Notícias

Notícia

A "contabilidade criativa" começa a se tornar perigosa

Não é de hoje que o governo federal usa de truques e malabarismos contábeis de toda natureza para alcançar a meta fiscal prometida a cada ano

Não é de hoje que o governo federal usa de truques e malabarismos contábeis de toda natureza para alcançar a meta fiscal prometida a cada ano. Essa prática continuada distorceu de tal forma o superávit primário obtido que o próprio Banco Central passou a adotar outro conceito, o do resultado primário estrutural, para estimar o efeito da política fiscal sobre a demanda agregada da economia - se contracionista ou expansionista.

O resultado estrutural exclui as alterações em receitas e despesas decorrentes do ciclo econômico e as receitas e despesas extraordinárias, ou seja, não recorrentes.

A novidade da "contabilidade criativa" é que a Caixa passou a usar recursos próprios para pagar benefícios do programa Bolsa Família, do seguro desemprego, do abono salarial e até mesmo do INSS. Os valores são significativos. O balanço da Caixa relativo ao primeiro semestre deste ano registrou um crédito contra o Tesouro de R$ 3,9 bilhões por pagamento dos benefícios sociais.

A Caixa passou a utilizar recursos próprios porque o Tesouro Nacional não repassa o dinheiro para pagar os benefícios sociais em montante suficiente e de forma tempestiva. A situação chegou a tal ponto que a diretoria jurídica do banco estatal sentiu-se na obrigação de solicitar, em meados de julho, uma intervenção da Advocacia Geral da União (AGU) para que os repasses sejam regularizados e os custos financeiros incorridos pela Caixa com os pagamentos dos benefícios do Bolsa Família sejam pagos.

O assunto foi encaminhado à Câmara de Conciliação e Arbitragem da Administração Federal (CCAF/AGU) e aguarda deliberação. Provavelmente o recurso à CCAF/AGU só ocorreu porque as negociações com o Tesouro para a regularização dos repasses não chegaram a um bom termo.

Há um aspecto do ofício encaminhado à CCAF/AGU pelo diretor jurídico da Caixa, Jailton Zanon da Silveira, que merece ser destacado.
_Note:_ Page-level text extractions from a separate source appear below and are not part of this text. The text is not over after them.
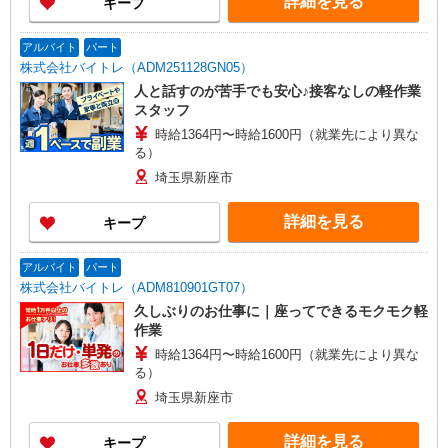
詳細を見る
キープ
アルバイト
パート
株式会社バイトレ（ADM251128GN05）
人と話すのが苦手でも安心♪接客なしの軽作業
スタッフ
時給1364円〜時給1600円（就業先により異な
る）
埼玉県新座市
詳細を見る
キープ
アルバイト
パート
株式会社バイトレ（ADM810901GT07）
久しぶりのお仕事に｜座ってできるモクモク軽
作業
時給1364円〜時給1600円（就業先により異な
る）
埼玉県新座市
詳細を見る
キープ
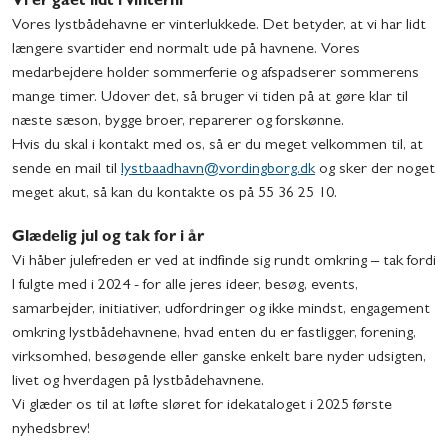
Vi er gået lidt i vinterhi
Vores lystbådehavne er vinterlukkede. Det betyder, at vi har lidt
længere svartider end normalt ude på havnene. Vores
medarbejdere holder sommerferie og afspadserer sommerens
mange timer. Udover det, så bruger vi tiden på at gøre klar til
næste sæson, bygge broer, reparerer og forskønne.
Hvis du skal i kontakt med os, så er du meget velkommen til, at
sende en mail til
lystbaadhavn@vordingborg.dk
og sker der noget
meget akut, så kan du kontakte os på 55 36 25 10.
Glædelig jul og tak for i år
Vi håber julefreden er ved at indfinde sig rundt omkring – tak fordi
I fulgte med i 2024 - for alle jeres ideer, besøg, events,
samarbejder, initiativer, udfordringer og ikke mindst, engagement
omkring lystbådehavnene, hvad enten du er fastligger, forening,
virksomhed, besøgende eller ganske enkelt bare nyder udsigten,
livet og hverdagen på lystbådehavnene.
Vi glæder os til at løfte sløret for idekataloget i 2025 første
nyhedsbrev!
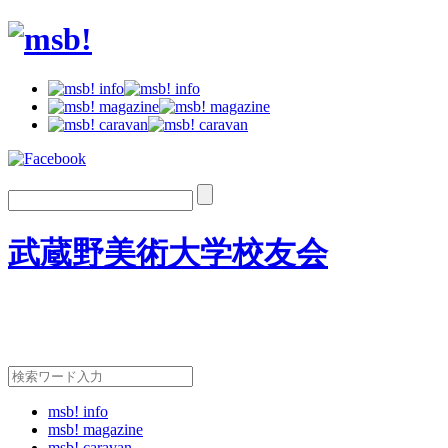
武蔵野美術大学校友会
msb! info
msb! magazine
msb! caravan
Ele requereu que a AGU faça um exame da cláusula contratual relativa à faculdade da Caixa de realizar os pagamentos dos benefícios sociais com recursos próprios, "de modo a que, nos termos da lei complementar 73/93, seja a interpretação fixada e unificada no âmbito da Administração Pública Federal". Essa cláusula consta do contrato assinado pelo banco estatal com o Ministério do Desenvolvimento Social e Combate à Fome para pagar os benefícios do programa Bolsa Família.

O pedido indica que a área jurídica da Caixa deseja um respaldo da AGU para que o banco continue usando recursos próprios para pagar benefícios sociais. Essa preocupação se relaciona aos dispositivos legais que disciplinam a matéria. O artigo 36 da Lei de Responsabilidade Fiscal (LRF) não deixa dúvida: banco estatal está proibido de fazer operação de crédito para o seu controlador. Dispositivo semelhante consta da chamada lei do colarinho branco (lei 7.492/1986), que define os crimes contra o sistema financeiro nacional.
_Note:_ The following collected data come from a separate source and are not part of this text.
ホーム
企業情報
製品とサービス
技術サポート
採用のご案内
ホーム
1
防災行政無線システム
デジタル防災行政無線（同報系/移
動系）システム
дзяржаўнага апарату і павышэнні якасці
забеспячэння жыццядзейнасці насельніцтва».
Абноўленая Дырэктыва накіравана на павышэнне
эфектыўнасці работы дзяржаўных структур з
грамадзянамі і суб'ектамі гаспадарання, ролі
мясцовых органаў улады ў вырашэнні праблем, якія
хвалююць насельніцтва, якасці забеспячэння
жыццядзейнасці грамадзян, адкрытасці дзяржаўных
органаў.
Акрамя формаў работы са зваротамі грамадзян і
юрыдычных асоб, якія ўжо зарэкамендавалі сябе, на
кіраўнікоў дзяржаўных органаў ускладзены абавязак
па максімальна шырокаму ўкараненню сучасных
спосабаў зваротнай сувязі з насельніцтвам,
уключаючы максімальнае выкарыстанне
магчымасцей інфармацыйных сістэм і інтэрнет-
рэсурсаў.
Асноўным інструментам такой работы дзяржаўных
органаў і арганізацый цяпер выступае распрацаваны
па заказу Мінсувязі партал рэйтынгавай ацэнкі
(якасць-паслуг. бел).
É preciso reconhecer que há certa imprevisibilidade nos pagamentos de benefícios sociais, pois não é possível estimar com exatidão os valores que eles atingirão em determinado mês. Mas é de se esperar que essas variações - para mais ou para menos - sejam de pequeno montante e possam ser resolvidas com rapidez. Os dados que constam do ofício da Caixa para a CCAF/AGU mostram, no entanto, outra realidade. No caso do programa Bolsa Família, por exemplo, a insuficiência de recursos do Tesouro está sendo constante e elevada, tendo atingido R$ 658,5 milhões no dia 24 de junho deste ano. A Caixa também levou à CCFA/AGU o mesmo problema relacionado com o pagamento do seguro desemprego e do abono salarial.

A operação sugere que a Caixa instituiu uma espécie de "cheque especial" para o Tesouro Nacional que pode, assim, sacar a descoberto para pagar benefícios. Do ponto de vista estritamente econômico, não há dúvida que o banco estatal está antecipando receita ao Tesouro - operação que lembra a chamada ARO ou antecipação de receita orçamentária.

O governo federal alega que os malabarismos contábeis não ferem qualquer dispositivo legal. O uso de bancos estatais para pagar despesas da União, no entanto, tem todos os elementos para colidir com o arcabouço legal instituído a duras penas para impor a responsabilidade fiscal no país. A "contabilidade criativa" está se tornando perigosa.